Werden Baufirmen, die das Gesetz brechen, gerichtlich zur Verantwortung gezogen?
Bauunternehmer werden nicht selten geprüft und auch bestraft, auch wenn die Strafverfolgungsbehörden, das Arbeits- und das Innenministerium angesichts des Ausmaßes dieser Aufgabe eher auf reaktive Weise arbeiten. Das ändert sich allerdings gerade definitiv.
»Die Vermittlungsgebühren werden meist mündlich vereinbart, ohne jeden schriftlichen Beleg«
Was ist die größte Sorge der Arbeiter in Katar?
Die große Mehrheit der Arbeiter bezahlen Vermittler oder Subvermittler, um nach Katar zu kommen. Die Vermittlungsgebühren werden meist mündlich vereinbart, ohne jeden schriftlichen Beleg. Wir hören meistens von Gebühren zwischen 500 und 1.500 US-Dollar, in den schlimmsten Fällen bis zu 11.000 US-Dollar. Viele Arbeiter wachen jeden Morgen auf im Bewusstsein, dass das Geld, das sie an diesem Tag verdienen werden, dafür verwendet wird, dass sie ihre Schulden bezahlen – und nicht ihre Familien unterstützen.
Nehmen die Vermittler den Arbeitern die Pässe weg?

- - -

Arbeitsauftrag 1 ->
Stimmen die folgenden Aussagen mit dem Text über Arbeiter in Katar überein? Antworten Sie jeweils mit Ja oder Nein und zitieren Sie die entscheidenden Worte des Textes. (a) Die Vermittlungsgebühren werden meist schriftlich festgehalten. (b) In den schlimmsten Fällen betragen die Gebühren bis zu 11.000 US-Dollar. (c) Bauunternehmer werden nie bestraft.
Arbeitsauftrag 2 ->
Führen Sie den Text über Arbeiter in Katar im Anschluss an seine letzte Frage fort, indem Sie diese im Ton des Gesprächs beantworten.
Die Einträge spielen hierfür keine Rolle.

Vorliegende Angaben ->
- - -

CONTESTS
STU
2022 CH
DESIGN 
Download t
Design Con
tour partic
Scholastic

- - -

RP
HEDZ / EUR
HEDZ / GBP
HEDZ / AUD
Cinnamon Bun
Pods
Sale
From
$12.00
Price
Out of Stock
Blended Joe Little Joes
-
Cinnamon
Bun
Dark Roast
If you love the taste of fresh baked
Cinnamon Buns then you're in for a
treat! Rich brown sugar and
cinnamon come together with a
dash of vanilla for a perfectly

- - -

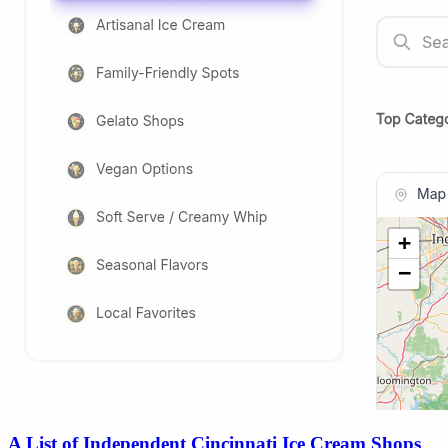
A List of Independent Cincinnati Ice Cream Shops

- - -

Antwort 1 ->
(a) Nein: „Die Vermittlungsgebühren werden meist mündlich vereinbart, ohne jeden schriftlichen Beleg.“
(b) Ja: „in den schlimmsten Fällen bis zu 11.000 US-Dollar“
(c) Nein: „Bauunternehmer werden nicht selten geprüft und auch bestraft“

Antwort 2 ->
In der Regel nicht. Jemandem ohne dessen Zustimmung seinen Pass zu nehmen, ist illegal. Allerdings bewahren manche der Firmen, die wir geprüft haben, die Pässe ihrer Arbeiter in ihren Hauptniederlassungen auf, und das oft, weil die Arbeiter das so wollen. Wenn du dir ein Zimmer mit acht anderen Leuten teilst, ist es vielleicht besser, wenn der Arbeitgeber auf so ein wichtiges Dokument aufpasst. Die Lösung ist also, in den Unterkünften eine sichere Aufbewahrungsmöglichkeit anzubieten. Das ist eine Forderung in den neuen, verbindlichen Standards der Qatar Foundation für das Wohl der Arbeitsmigranten.
Was macht die katarische Regierung, um die Situation zu verbessern?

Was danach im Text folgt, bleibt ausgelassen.